Wydarzenie miało miejsce na ulicy Chorzowskiej w Bytomiu, gdzie funkcjonariusze policji zatrzymali do rutynowej kontroli drogowej kierującego osobowym samochodem marki Ford. Okazało się jednak, że 24-letni mężczyzna nie tylko łamał przepisy, ale robił to notorycznie.
Młody kierowca poruszał się po obszarze zabudowanym z olbrzymią prędkością – 124 km/h, mimo że na tym odcinku obowiązuje ograniczenie do 50 km/h. Szybko ustalono, że to nie pierwszy raz, kiedy ten sam mężczyzna łamał te same przepisy.
Skutki jego nieodpowiedzialnej jazdy były drastyczne.
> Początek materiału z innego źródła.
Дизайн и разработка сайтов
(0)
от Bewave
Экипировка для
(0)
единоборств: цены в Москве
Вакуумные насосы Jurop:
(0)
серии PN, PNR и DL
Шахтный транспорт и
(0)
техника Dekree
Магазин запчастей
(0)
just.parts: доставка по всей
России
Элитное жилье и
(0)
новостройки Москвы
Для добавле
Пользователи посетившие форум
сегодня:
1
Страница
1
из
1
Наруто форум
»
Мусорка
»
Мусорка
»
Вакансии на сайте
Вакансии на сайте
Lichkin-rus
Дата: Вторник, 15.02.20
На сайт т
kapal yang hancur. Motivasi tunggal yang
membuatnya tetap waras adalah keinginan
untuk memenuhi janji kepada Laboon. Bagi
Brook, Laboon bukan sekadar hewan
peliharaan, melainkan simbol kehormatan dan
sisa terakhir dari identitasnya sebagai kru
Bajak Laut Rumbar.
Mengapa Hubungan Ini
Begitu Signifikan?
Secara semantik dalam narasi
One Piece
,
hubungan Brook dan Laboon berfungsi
Funkcjonariusze ukarali go mandatem w wysokości 5000 złotych, dołożyli mu 15 punktów karnych, a także zatrzymali prawo jazdy. Zgodnie z przepisami, po przekroczeniu określonej liczby punktów, kierowca musi stawić się przed sądem i odpowiedzieć za swoje czyny.
Nie będzie to jednak koniec problemów 24-latka. Recydywista nie będzie mógł odzyskać prawa jazdy po upływie standardowych 3 miesięcy. Będzie musiał ponownie przystąpić do egzaminu, aby móc legalnie prowadzić pojazd.
Policja apeluje do wszystkich kierowców o rozwagę i ostrożność na drogach. Skrajnie nieodpowiedzialne zachowanie, jak nadmierna prędkość, może prowadzić do tragedii. Bezpieczeństwo na drogach powinno być dla każdego priorytetem.